Plan Your Next Trip With Desti, A Conversational iPad App Spun Out From Siri-Creator SRI

There’s no shortage of travel guides and services on the web, but in some ways, that can be a curse — travel-planning can become a long process of browsing site after site and reading review after review. That’s where a startup called Desti comes in.

The company emerged last year from SRI International, the research institute where Siri was developed before it spun out into an independent company and then was eventually acquired by Apple. Like Siri (as well as other SRI projects, including banking-focused Lola) Desti is designed to function as a virtual personal assistant — in this case, an assistant focused on travel.

As demonstrated for me by founder and CEO Nadav Gur, when a traveler opens Desti, they can start a chat window where they tell the app what they’re looking for, such as “pinot wineries in Napa.” Desti pulls data and content from around the web to provide you with a list of (you guessed it) pinot wineries in Napa. Users can look at the details of each location — not just the basic facts, but also summaries that “extract meaningful fact and meaningful sentiment” from the available content.

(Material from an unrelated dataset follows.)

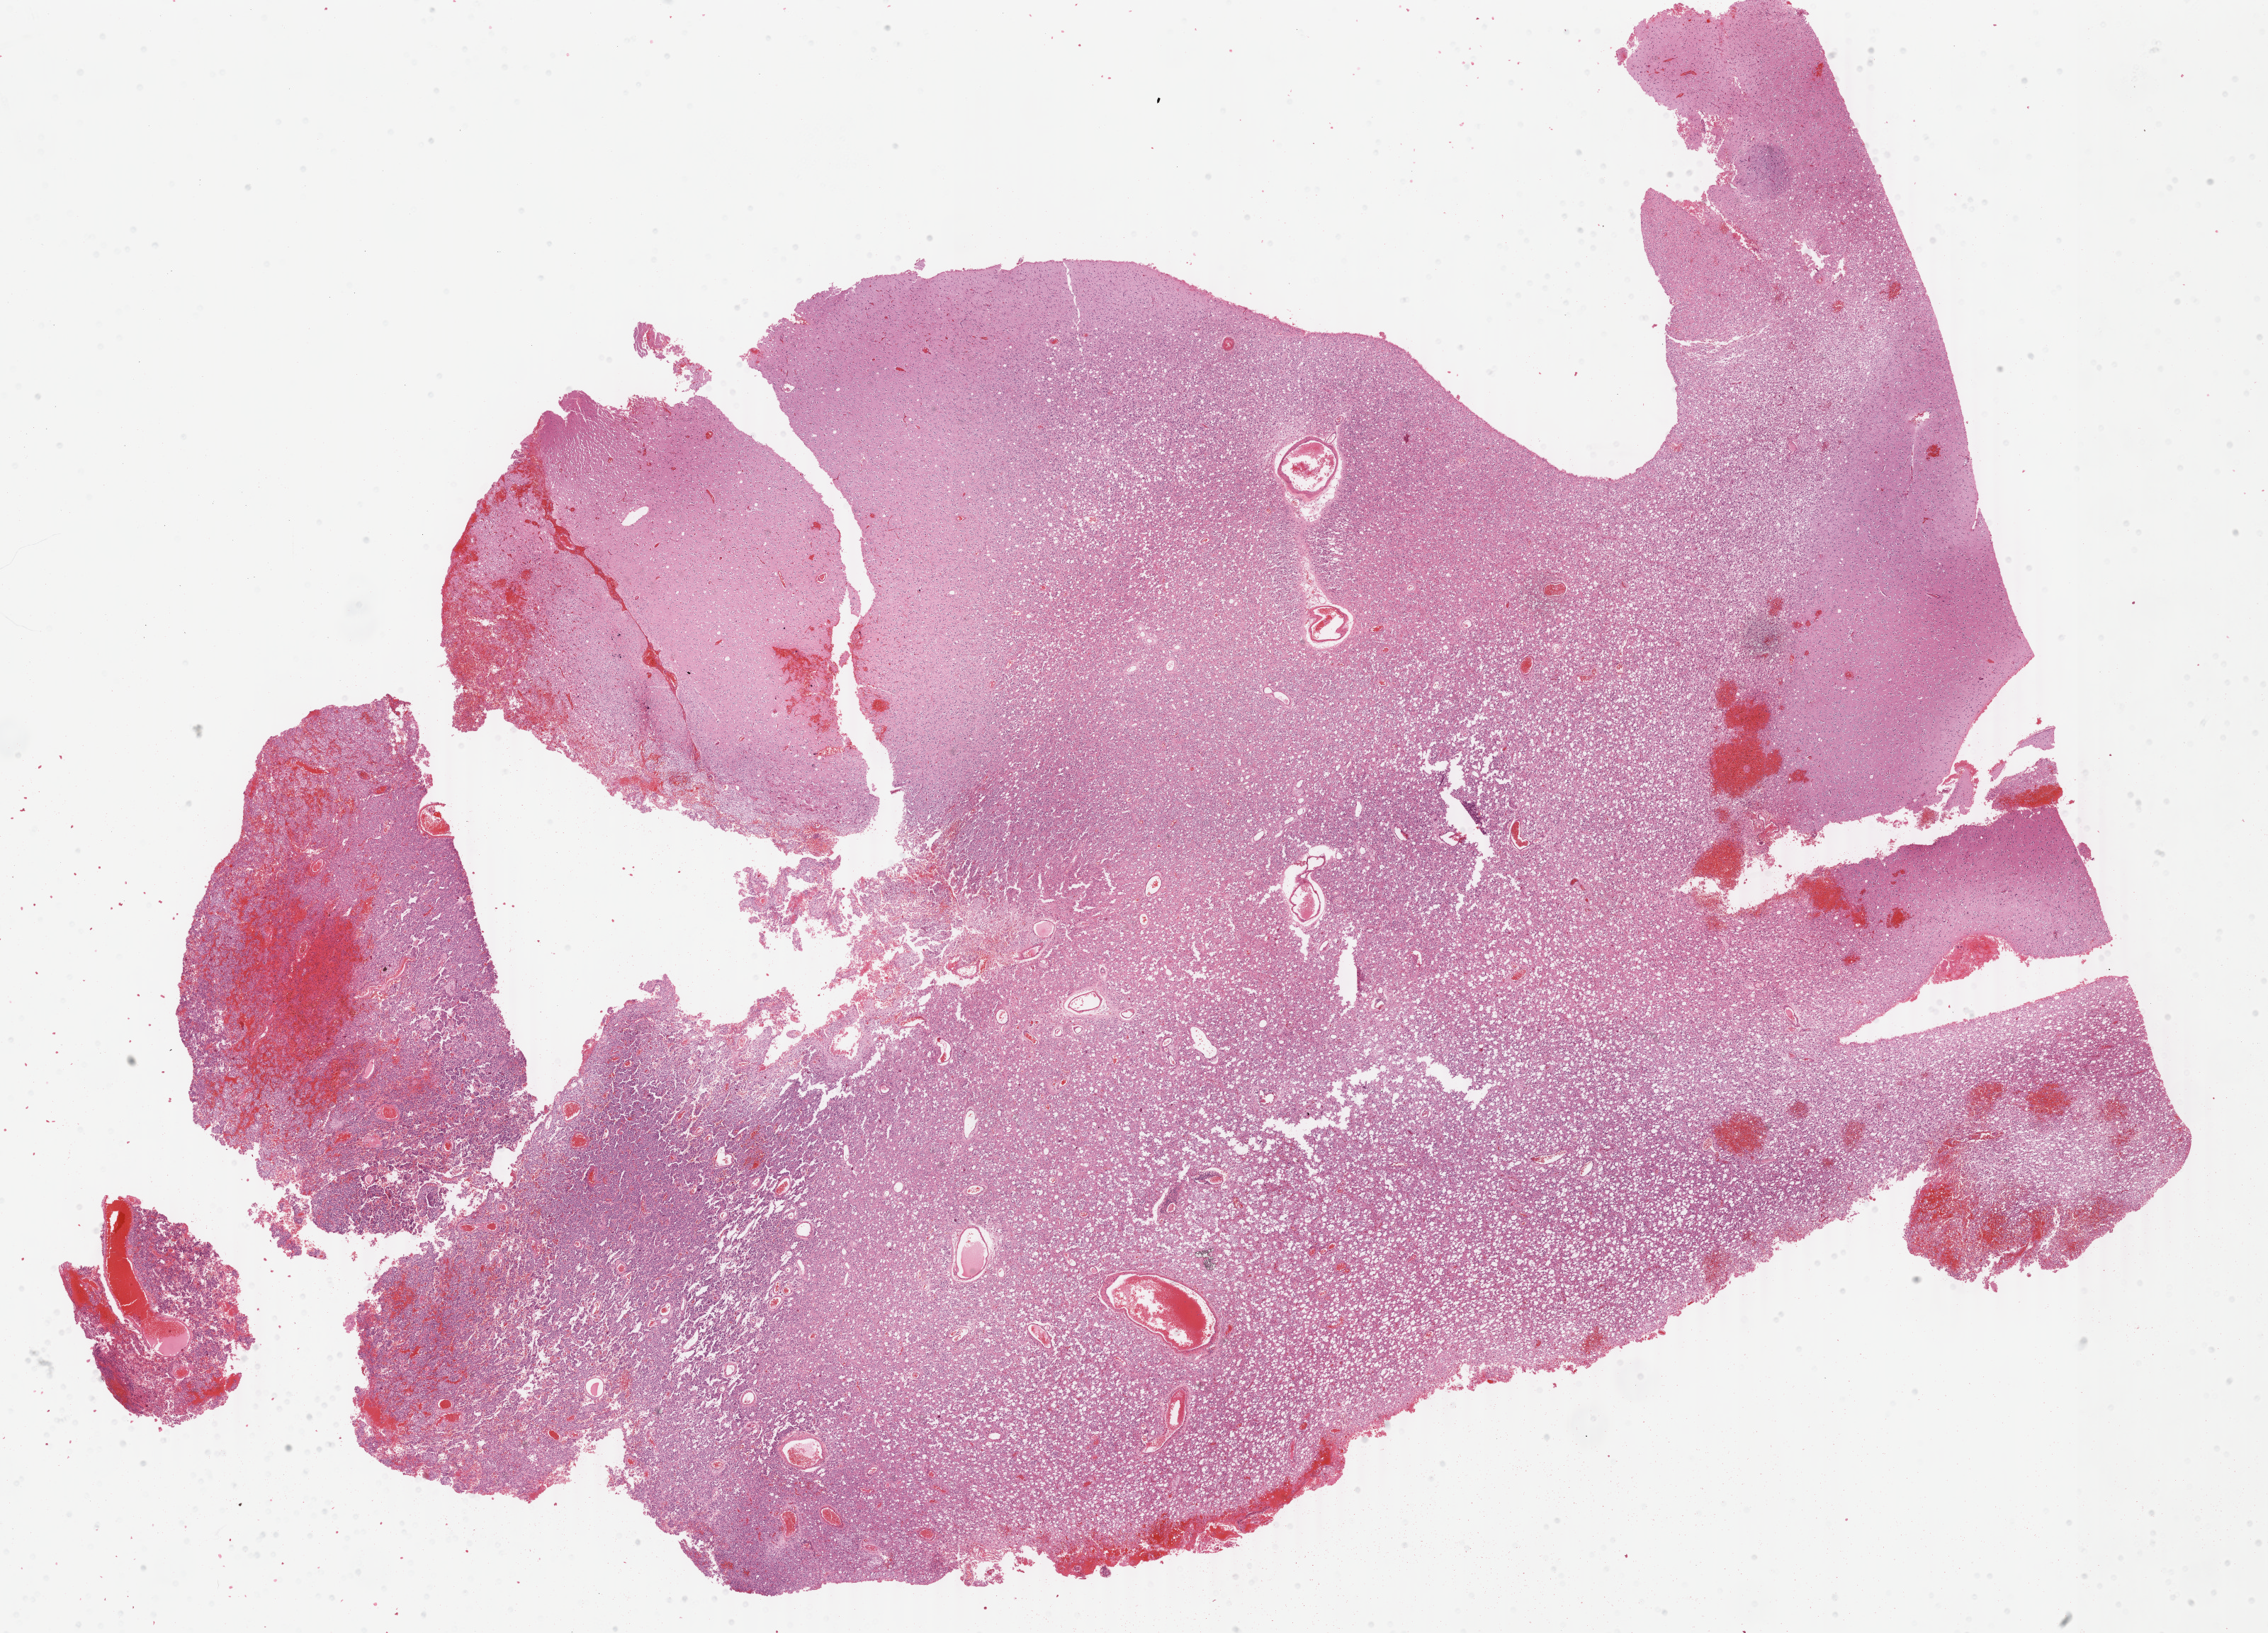
Hematoxylin and eosin (H&E) stained whole-slide image, a low-resolution overview of the entire scanned area, about 25.5 x 18.3 mm (acquisition: 40x scan); formalin-fixed paraffin-embedded (FFPE) diagnostic section; sample: primary tumour, brain. Patient: male, age at initial diagnosis 32 years. Histologic grade: G3 (poorly differentiated).
Histologic diagnosis: Oligodendroglioma, anaplastic (cerebrum).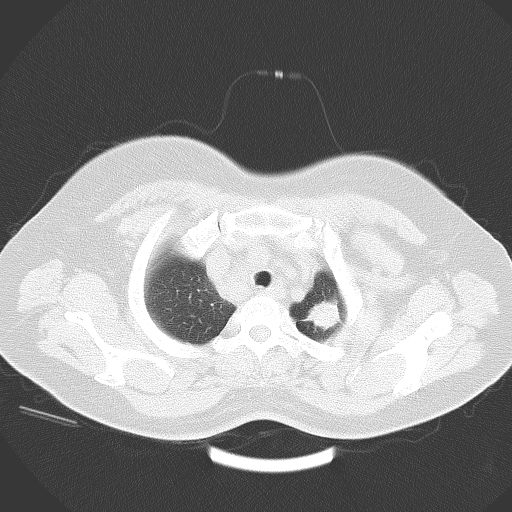
Chest CT, one axial slice; position 52 of 58 along the scan axis; lung window (W 1500 / L -600 HU); 5 mm slice thickness; 512 × 512 image matrix. Patient: female, 53 years. Case-level facts recorded for this patient, not image findings: clinical TNM (as recorded): T1c N3 M0.
Annotated regions visible in this slice (rectangle marked by the reading radiologist):
- lung tumour (recorded histology: adenocarcinoma): bounding box <304,297,342,337> (left, top, right, bottom; pixels)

So if someone’s looking at a hotel listing, the app could tell them that a number of reviews said that it was great for families, or that most visitors complained about the cleanliness.

If users find items they like, they can save them into a collection. (Eventually, Gur said he wants to make those collections collaborative, so that multiple people can plan a trip together.) And they can continue their searches in a way that’s sensitive to context, for example following up their pinot search with the command, “Show me more good wineries nearby.” The results are personalized to your intent and context — the company claims that “No Desti user sees the same content.”

Gur also points out that Desti doesn’t take any money from the hotels for bookings or promotions, so users can trust it to be completely objective in its assessments.

The idea for the app came from Gur’s own experiences with travel. He said that before a trip to Mexico with his wife, he found a good deal on a hotel, then discovered another hotel that had similar ratings but was much cheaper. The cheap hotel seemed like an obviously better choice — until Gur actually read a bunch of the reviews. He realized visitors to the cheap hotel didn’t have a great experience, but they didn’t want to judge it too harshly since it was so cheap.

“I just came into the office the next day knowing that we could [use technology to] analyze this type of information the same way a smart person would,” he said.

More broadly, Gur portrayed Desti as another layer in the online travel ecosystem. It’s not going to compete directly with sites where you find hotels or buy plane tickets. Instead, it should sit on top of those services, perhaps becoming the first place you visit to actually plan the trip, then tapping into other services to handle the logistics.

Desti is launching in a public beta on iPad, with a focus on the San Francisco Bay Area, with more platforms and more locations to follow. The company has raised $1 million in seed funding from Horizon Ventures.